▶ [WHAT TO WORK ON]
Arrange every line of the data below as a Markdown table with the columns "Row" and "Source line". Skip blank lines and leave out the pictures.

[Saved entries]
::::::
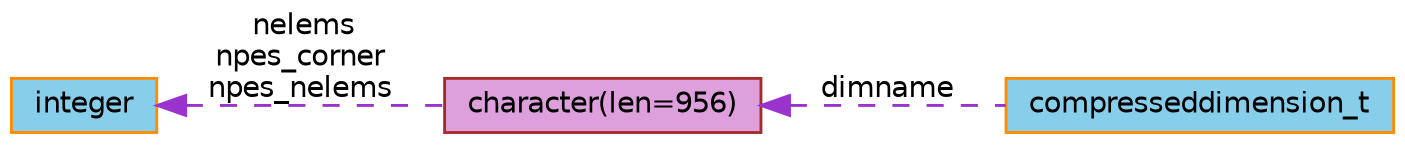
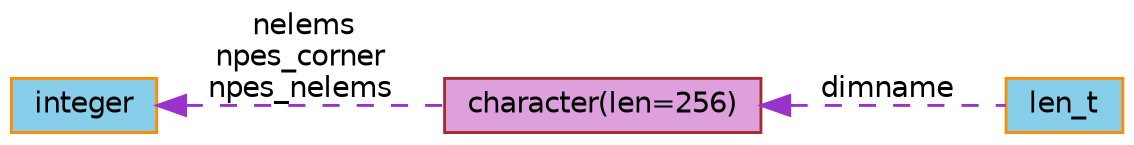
  digraph {
    rankdir=LR
    node [color=darkorange fillcolor=skyblue fontname=Helvetica fontsize=10 shape=record style=filled]
    edge [color=darkorchid3 dir=back fontname=Helvetica fontsize=10 labelfontname=Helvetica labelfontsize=10 style=dashed]
-   n1 [fontcolor=black height=0.2 label=compresseddimension_t width=0.4]
-   n2 [color=brown fillcolor=plum height=0.2 label="character(len=956)" width=0.4]
+   n1 [fontcolor=black height=0.2 label=len_t width=0.4]
+   n2 [color=brown fillcolor=plum height=0.2 label="character(len=256)" width=0.4]
    n3 [height=0.2 label=integer width=0.4]
    n2 -> n1 [label=" dimname"]
    n3 -> n2 [label=" nelems\nnpes_corner\nnpes_nelems"]
  }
::::::
▶ [OUTPUT BELOW]
| Row | Source line |
|---|---|
| 1 |   digraph { |
| 2 |     rankdir=LR |
| 3 |     node [color=darkorange fillcolor=skyblue fontname=Helvetica fontsize=10 shape=record style=filled] |
| 4 |     edge [color=darkorchid3 dir=back fontname=Helvetica fontsize=10 labelfontname=Helvetica labelfontsize=10 style=dashed] |
| 5 | -   n1 [fontcolor=black height=0.2 label=compresseddimension_t width=0.4] |
| 6 | -   n2 [color=brown fillcolor=plum height=0.2 label="character(len=956)" width=0.4] |
| 7 | +   n1 [fontcolor=black height=0.2 label=len_t width=0.4] |
| 8 | +   n2 [color=brown fillcolor=plum height=0.2 label="character(len=256)" width=0.4] |
| 9 |     n3 [height=0.2 label=integer width=0.4] |
| 10 |     n2 -> n1 [label=" dimname"] |
| 11 |     n3 -> n2 [label=" nelems\nnpes_corner\nnpes_nelems"] |
| 12 |   } |